Le diverse specifiche opzioni in merito alla disciplina sostanziale dei contratti e del mercato del lavoro, dei licenziamenti, delle prestazioni assistenziali e previdenziali, in generale del nuovo Welfare da fondare in attuazione della Costituzione e della normativa dell’Unione Europea sono di competenza esclusiva del Parlamento e della sua capacità di sintetizzare il confronto tra le forze politiche e sociali.
Al riguardo, è compito però dell’ANM sottolineare che ogni specifica soluzione data dal legislatore ai singoli problemi debba necessariamente tenere conto dei principi costituzionali, che pongono i diritti fondamentali del lavoratore come diritti non derogabili dai contratti di lavoro e i diritti sociali come vincoli ad ogni politica di distribuzione delle risorse. Allo stesso modo, le scelte legislative in tema di mercato del lavoro debbano tendere ad un aumento della “mobilità”, non imposta, ma che sia l’effetto di un aumento delle opportunità di lavoro.
Va aggiunto che quella del giudice del lavoro è spesso la sola via utile che si offre al lavoratore per ottenere una verifica di legalità sull’esercizio di poteri contrassegnati in genere da unilateralità e dispiegati nell’ambito di un contratto connotato da disparità che non hanno eguali in nessun altro rapporto giuridico.

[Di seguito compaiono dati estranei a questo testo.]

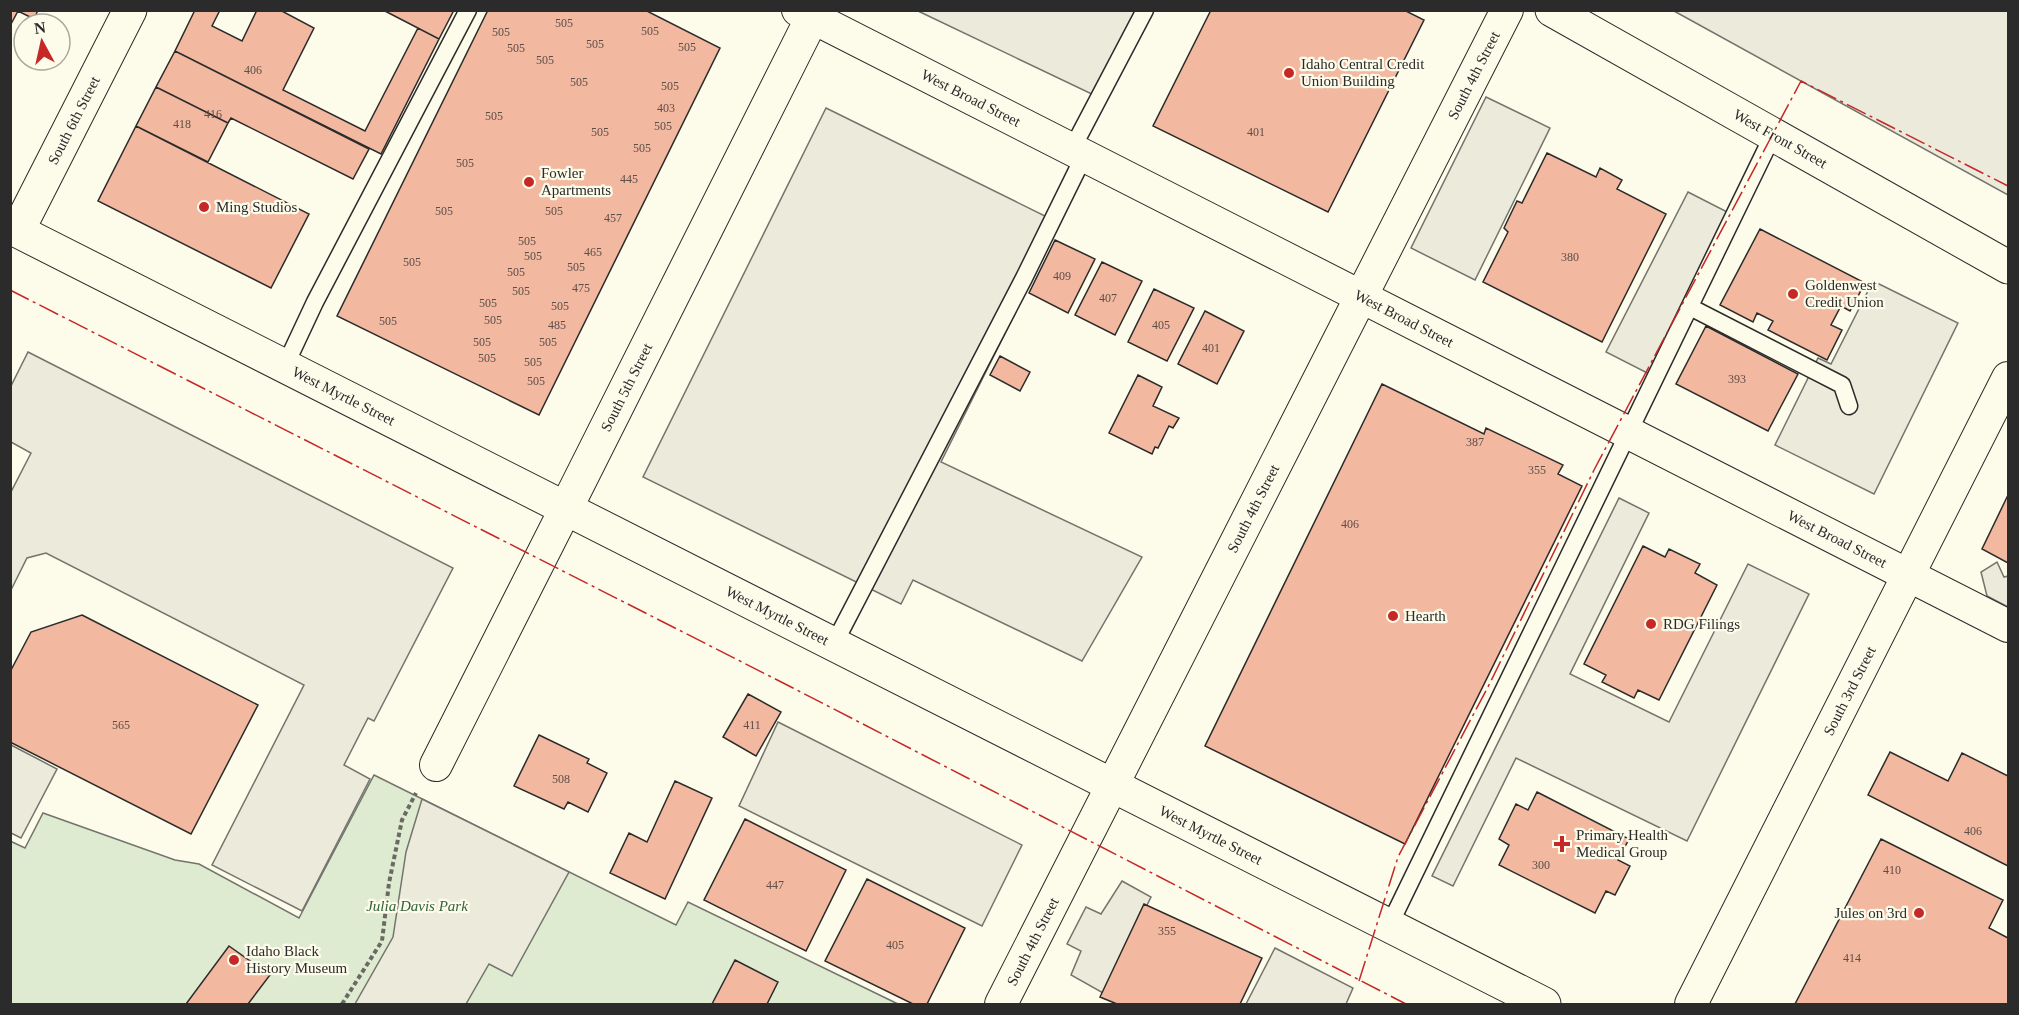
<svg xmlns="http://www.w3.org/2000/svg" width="2019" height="1015" viewBox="0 0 2019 1015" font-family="Georgia,serif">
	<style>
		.green { fill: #deebd1; stroke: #74746e; stroke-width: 1.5 }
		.parking { fill: #eceadb; stroke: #74746e; stroke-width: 1.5 }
		.building { fill: #f2b8a0; stroke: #2b2b2b; stroke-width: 1.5 }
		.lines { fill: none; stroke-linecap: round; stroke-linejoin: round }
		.lane-casing { stroke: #2b2b2b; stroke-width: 19 }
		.street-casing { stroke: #2b2b2b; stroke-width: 34 }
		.secondary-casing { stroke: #2b2b2b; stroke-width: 35 }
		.primary-casing { stroke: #2b2b2b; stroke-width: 35 }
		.path { stroke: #6a6964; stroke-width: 4; stroke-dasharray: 4.5 3; stroke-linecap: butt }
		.lane { stroke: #fdfbea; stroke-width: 16 }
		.street { stroke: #fdfbea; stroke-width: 32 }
		.secondary { stroke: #fdfbea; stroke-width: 33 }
		.primary { stroke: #fdfbea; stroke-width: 33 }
		.power { stroke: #c62828; stroke-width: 1.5; stroke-dasharray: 21 4.5 3 4.5; stroke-linecap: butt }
		.poi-dot { fill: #c62828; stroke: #fdfbea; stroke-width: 2 }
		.labels { text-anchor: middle; stroke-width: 4.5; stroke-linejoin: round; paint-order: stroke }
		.number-label { font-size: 12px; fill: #5d4e48 }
		.poi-label { font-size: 15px; fill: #2b2b2b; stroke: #fdfbea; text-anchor: start }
		.street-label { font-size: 15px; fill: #2b2b2b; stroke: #fdfbea }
		.park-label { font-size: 15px; font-style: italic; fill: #34623c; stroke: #fdfbea }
	</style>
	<rect width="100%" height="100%" fill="#fdfbea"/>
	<path class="green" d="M 374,775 L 676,925 L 688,902 L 898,1004 L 11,1004 L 10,841 L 25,848 L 43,813 L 175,860 L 199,864 L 299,918 Z"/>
	<path class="parking" d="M 918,11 L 1140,11 L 1098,97 Z
		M 1674,11 L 2008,11 L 2008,195 Z
		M 1486,97 L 1550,128 L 1475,280 L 1411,248 Z
		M 826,108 L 1049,218 L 1052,239 L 941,462 L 1142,557 L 1082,661 L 913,580 L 901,604 L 643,477 Z
		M 1688,192 L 1741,219 L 1659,379 L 1606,352 Z
		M 1873,281 L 1958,323 L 1874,494 L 1775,445 L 1818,358 L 1831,364 Z
		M 28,352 L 453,568 L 374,721 L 368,718 L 344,765 L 370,779 L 302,911 L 212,865 L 304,685 L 46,553 L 27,558 L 11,590 L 11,492 L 31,453 L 11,442 L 11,386 Z
		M 1619,498 L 1649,513 L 1570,674 L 1669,722 L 1748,564 L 1809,594 L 1687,841 L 1516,758 L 1453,886 L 1432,876 Z
		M 1997,562 L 2004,577 L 2008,576 L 2008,607 L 1987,596 L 1981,572 Z
		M 778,722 L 1022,845 L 982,926 L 739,806 Z
		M 11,745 L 57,769 L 21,838 L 11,833 Z
		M 422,799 L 569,872 L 512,976 L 489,964 L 466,1004 L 355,1004 L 393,937 L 406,852 Z
		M 1122,881 L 1151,897 L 1103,993 L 1071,975 L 1081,951 L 1067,944 L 1086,907 L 1101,914 Z
		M 1275,948 L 1353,988 L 1346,1004 L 1246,1004 Z"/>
	<path class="building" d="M 10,10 L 38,10 L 34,19 L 18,11 L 10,26 Z
		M 195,10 L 220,10 L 212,26 L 242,41 L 257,10 L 280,10 L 314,28 L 283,90 L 365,131 L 418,28 L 439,39 L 381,154 L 175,51 Z
		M 383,10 L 454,10 L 439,39 Z
		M 488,10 L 645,10 L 720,48 L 539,415 L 337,316 Z
		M 1211,10 L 1404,10 L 1424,20 L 1328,212 L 1153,126 Z
		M 175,51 L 369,149 L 353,179 L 231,118 L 228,123 L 156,87 Z
		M 156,87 L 228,123 L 208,162 L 136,126 Z
		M 136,126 L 309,214 L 271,288 L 98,201 Z
		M 1547,153 L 1596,177 L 1600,168 L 1622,180 L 1617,189 L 1666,214 L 1602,342 L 1483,282 L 1508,232 L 1504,228 L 1517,201 L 1522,203 Z
		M 1760,229 L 1865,283 L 1850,311 L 1841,306 L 1831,325 L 1842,330 L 1827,360 L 1768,330 L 1773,321 L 1757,313 L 1753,322 L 1720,305 Z
		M 1055,240 L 1095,259 L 1068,313 L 1029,293 Z
		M 1102,262 L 1142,281 L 1115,335 L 1075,315 Z
		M 1154,289 L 1194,308 L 1167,361 L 1128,342 Z
		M 1205,311 L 1244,331 L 1217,384 L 1178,364 Z
		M 1706,326 L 1798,374 L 1768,431 L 1676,384 Z
		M 1000,356 L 1030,372 L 1020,391 L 990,375 Z
		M 1138,375 L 1162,387 L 1153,406 L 1179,418 L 1173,428 L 1169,426 L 1158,448 L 1155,447 L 1152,454 L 1109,433 Z
		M 1382,384 L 1484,434 L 1486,428 L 1563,465 L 1558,474 L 1582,486 L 1405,844 L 1205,746 Z
		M 2008,495 L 2008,563 L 1982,549 Z
		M 1643,546 L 1665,557 L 1669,549 L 1700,564 L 1695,573 L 1717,585 L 1659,700 L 1638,690 L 1634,698 L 1602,682 L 1606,675 L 1584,664 Z
		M 82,615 L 258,705 L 191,834 L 10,742 L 10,672 L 31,632 Z
		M 748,694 L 781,712 L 756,756 L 723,737 Z
		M 539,735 L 589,759 L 587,763 L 607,773 L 588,812 L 568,802 L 564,809 L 514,786 Z
		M 1890,752 L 1948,781 L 1962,753 L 2008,776 L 2008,866 L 1868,795 Z
		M 675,781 L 712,798 L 665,899 L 610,873 L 629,833 L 647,842 Z
		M 1537,792 L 1629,839 L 1618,860 L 1630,866 L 1615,895 L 1606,891 L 1595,913 L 1499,865 L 1509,845 L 1499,839 L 1516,804 L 1528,810 Z
		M 745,819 L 846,870 L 806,951 L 704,900 Z
		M 1881,839 L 2003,900 L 1989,928 L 2008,938 L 2008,1004 L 1795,1004 Z
		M 867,879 L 965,928 L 927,1004 L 913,1004 L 825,961 Z
		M 1144,904 L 1262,958 L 1240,1004 L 1117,1004 L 1100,997 Z
		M 229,946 L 270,975 L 248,1004 L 186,1004 Z
		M 735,960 L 778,982 L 767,1004 L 712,1004 Z"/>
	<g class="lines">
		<g class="lane-casing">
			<path id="lane" d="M 1072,149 L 1145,10
				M 1690,307 L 1842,385 L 1849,406
				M 285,366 L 315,302 L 468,10
				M 834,644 L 1024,278 L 1084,156
				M 1389,926 L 1773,135"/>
		</g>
		<g class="street-casing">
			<g id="street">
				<path id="s1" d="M 798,10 L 2008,626"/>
				<path d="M 436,765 L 566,508"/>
				<path id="s2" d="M 1001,1004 L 1507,10"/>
				<path id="s3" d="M 1691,1004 L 2008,378"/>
			</g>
		</g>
		<g class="secondary-casing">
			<g id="secondary">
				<path id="s4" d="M 18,230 L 130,10"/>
				<path id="s5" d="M 566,508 L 816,10"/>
			</g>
		</g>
		<g class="primary-casing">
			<g id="primary">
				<path id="s6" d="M 1552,10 L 2008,267"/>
				<path id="s7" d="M 10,227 L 1544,1004"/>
			</g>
		</g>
		<path class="path" d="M 342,1004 L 382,941 L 389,883 L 402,820 L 416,793"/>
		<use href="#lane" class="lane"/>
		<use href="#street" class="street"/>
		<use href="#secondary" class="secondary"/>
		<use href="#primary" class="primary"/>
		<path class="power" d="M 10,290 L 793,688 L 1406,1004
			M 1359,981 L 1398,857 L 1490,683 L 1594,470 L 1801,81 L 2008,186"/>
	</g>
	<g class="poi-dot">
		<circle cx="1289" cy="73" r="6"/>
		<circle cx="529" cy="182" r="6"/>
		<circle cx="204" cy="207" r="6"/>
		<circle cx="1793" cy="294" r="6"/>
		<circle cx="1393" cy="616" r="6"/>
		<circle cx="1651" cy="624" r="6"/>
		<path d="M1559 835h6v6h6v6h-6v6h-6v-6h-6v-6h6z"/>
		<circle cx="1919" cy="913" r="6"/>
		<circle cx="234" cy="960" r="6"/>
	</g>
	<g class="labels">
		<g class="number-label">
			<text x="564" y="27">505</text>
			<text x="650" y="35">505</text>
			<text x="501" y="36">505</text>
			<text x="595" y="48">505</text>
			<text x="687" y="51">505</text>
			<text x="516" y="52">505</text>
			<text x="545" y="64">505</text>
			<text x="253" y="74">406</text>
			<text x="579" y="86">505</text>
			<text x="670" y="90">505</text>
			<text x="666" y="112">403</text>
			<text x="213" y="118">416</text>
			<text x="494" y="120">505</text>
			<text x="182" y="128">418</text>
			<text x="663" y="130">505</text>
			<text x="600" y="136">505</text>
			<text x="1256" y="136">401</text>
			<text x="642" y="152">505</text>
			<text x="465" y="167">505</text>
			<text x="629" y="183">445</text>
			<text x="444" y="215">505</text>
			<text x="554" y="215">505</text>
			<text x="613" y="222">457</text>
			<text x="527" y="245">505</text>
			<text x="593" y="256">465</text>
			<text x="533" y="260">505</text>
			<text x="1570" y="261">380</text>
			<text x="412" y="266">505</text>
			<text x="576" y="271">505</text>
			<text x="516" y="276">505</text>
			<text x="1062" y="280">409</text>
			<text x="581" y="292">475</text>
			<text x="521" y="295">505</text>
			<text x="1108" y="302">407</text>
			<text x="488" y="307">505</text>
			<text x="560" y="310">505</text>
			<text x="493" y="324">505</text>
			<text x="388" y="325">505</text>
			<text x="557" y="329">485</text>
			<text x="1161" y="329">405</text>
			<text x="482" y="346">505</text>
			<text x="548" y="346">505</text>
			<text x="1211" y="352">401</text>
			<text x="487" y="362">505</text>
			<text x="533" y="366">505</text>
			<text x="1737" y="383">393</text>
			<text x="536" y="385">505</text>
			<text x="1475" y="446">387</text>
			<text x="1537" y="474">355</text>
			<text x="1350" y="528">406</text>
			<text x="121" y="729">565</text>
			<text x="752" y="729">411</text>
			<text x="561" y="783">508</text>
			<text x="1973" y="835">406</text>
			<text x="1541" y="869">300</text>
			<text x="1892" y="874">410</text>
			<text x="775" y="889">447</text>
			<text x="1167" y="935">355</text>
			<text x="895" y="949">405</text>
			<text x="1852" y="962">414</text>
		</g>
		<g class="poi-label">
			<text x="1301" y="69">Idaho Central Credit<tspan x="1301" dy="17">Union Building</tspan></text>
			<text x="541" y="178">Fowler<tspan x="541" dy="17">Apartments</tspan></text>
			<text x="216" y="212">Ming Studios</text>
			<text x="1805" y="290">Goldenwest<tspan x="1805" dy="17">Credit Union</tspan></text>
			<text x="1405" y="621">Hearth</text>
			<text x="1663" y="629">RDG Filings</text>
			<text x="1576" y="840">Primary Health<tspan x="1576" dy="17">Medical Group</tspan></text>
			<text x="1907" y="918" text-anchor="end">Jules on 3rd</text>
			<text x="246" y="956">Idaho Black<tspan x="246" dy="17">History Museum</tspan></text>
		</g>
		<g class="street-label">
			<text dy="5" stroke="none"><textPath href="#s2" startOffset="1042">South 4th Street</textPath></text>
			<text dy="5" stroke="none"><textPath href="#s1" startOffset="194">West Broad Street</textPath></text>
			<text dy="5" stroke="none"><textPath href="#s4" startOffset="123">South 6th Street</textPath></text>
			<text dy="5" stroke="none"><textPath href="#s6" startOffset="262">West Front Street</textPath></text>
			<text dy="5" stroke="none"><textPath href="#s1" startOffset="680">West Broad Street</textPath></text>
			<text dy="5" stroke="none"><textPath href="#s5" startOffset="135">South 5th Street</textPath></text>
			<text dy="5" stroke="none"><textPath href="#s7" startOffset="374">West Myrtle Street</textPath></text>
			<text dy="5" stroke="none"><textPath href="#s2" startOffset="556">South 4th Street</textPath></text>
			<text dy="5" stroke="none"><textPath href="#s1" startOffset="1166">West Broad Street</textPath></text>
			<text dy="5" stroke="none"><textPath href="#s7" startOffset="860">West Myrtle Street</textPath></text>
			<text dy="5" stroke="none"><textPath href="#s3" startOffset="351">South 3rd Street</textPath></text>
			<text dy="5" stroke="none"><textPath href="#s7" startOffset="1346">West Myrtle Street</textPath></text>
			<text dy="5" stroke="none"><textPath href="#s2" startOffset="70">South 4th Street</textPath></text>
		</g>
		<g class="park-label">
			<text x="417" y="911">Julia Davis Park</text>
		</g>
	</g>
	<rect width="2019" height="1015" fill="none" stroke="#2b2b2b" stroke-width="24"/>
	<g transform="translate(42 42) rotate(352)"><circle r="28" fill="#fdfbea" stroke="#a9a89e" stroke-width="1.5"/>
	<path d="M0-4.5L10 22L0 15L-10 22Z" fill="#c62828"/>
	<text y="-9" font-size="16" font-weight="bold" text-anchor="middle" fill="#2b2b2b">N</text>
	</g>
</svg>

Nel sistema costituzionale, dunque, una Giustizia del lavoro efficiente è imprescindibile e fondamentale strumento di attuazione del “compito” che l’art. 3 comma 2 della Costituzione assegna alle Istituzioni della Repubblica: ridurre le diseguaglianze, sulla via di una sempre maggiore partecipazione dei lavoratori all’organizzazione politica, economica e sociale del Paese.
In tale prospettiva, soprattutto nell’attuale fase di crisi economica che ha visto profondi cambiamenti del mercato del lavoro e della legislazione relativa ai diritti dei lavoratori, si coglie la necessità politicoistituzionale, nella prossima legislatura, di una nuova centralità della Giustizia del lavoro, di un suo rilancio in termini di efficienza, di tempestività, di qualità nella risposta giurisdizionale alle sempre più nuove domande che è prevedibile le verranno presentate.
Come per la Giustizia civile, le attuali inefficienze trovano la loro prima e fondamentale causa nell’enorme divario tra il contenzioso da affrontare e le insufficienti forze in campo, che, soprattutto nelle Corti di Appello, e nonostante gli sforzi dei magistrati (che rendono la loro produttività statisticamente tra le più elevate d’Europa), non consentono di definire i procedimenti in tempi accettabili.
1) Come per la Giustizia civile, il primo intervento da operare è la realizzazione di un piano di investimenti in risorse materiali e personali che discenda dalla convinzione che una giustizia civile e del lavoro efficiente è anche un fattore essenziale di sviluppo economico e di allargamento della democrazia sostanziale, e che se vi sono settori della vita pubblica dove le spese devono essere tagliate o ristrutturate ve ne sono altri in cui è necessario investire, e tra questi vi è la Giustizia del Lavoro.
I processi di innovazione in corso – con la previsione tra l’altro dell’obbligatorietà del Processo Civile Telematico a partire dal giugno 2014 – e la fase di attuazione della revisione delle circoscrizioni giudiziarie e delle relative piante organiche (che nel settore lavoro andranno potenziate, a partire da quelle delle Corti d’Appello) offrono l’occasione per far sì che tale necessario Piano di investimenti e di messa in operadi nuove risorse non vada a cadere su un apparato fermo (con gli scarsi frutti già visti in passato) ma vada a inserirsi, ottimizzandone gli effetti, in un processo di complessiva riorganizzazione dell’apparato giudiziario che anche nel settore del Lavoro tenga conto dei flussi e della natura del contenzioso e delle diverse esigenze dei Distretti, per consentire ai giudici del lavoro di affrontare il contenzioso potendorispettare gli attuali termini del rito di cui agli artt. 415 e ss cpc.
2) I necessari interventi sulle procedure dovranno partire dalla considerazione che il processo del lavoro del 1973 è rito che ha dato buona prova di sé, per tecnica normativa, chiarezza, concisione e che non appare opportuno diminuirne la centralità prevedendo “riti speciali” per singole tipologie di cause.
Si propongono quindi i seguenti interventi:
3) Rafforzare la tutela del lavoratore nella prospettiva dell’inderogabilità, da parte dei contratti, della normativa sostanziale fondamentale e di una tendenziale riduzione del precariato, dando infine nuovo vigore alla tutela della sicurezza e della salute sul posto di lavoro.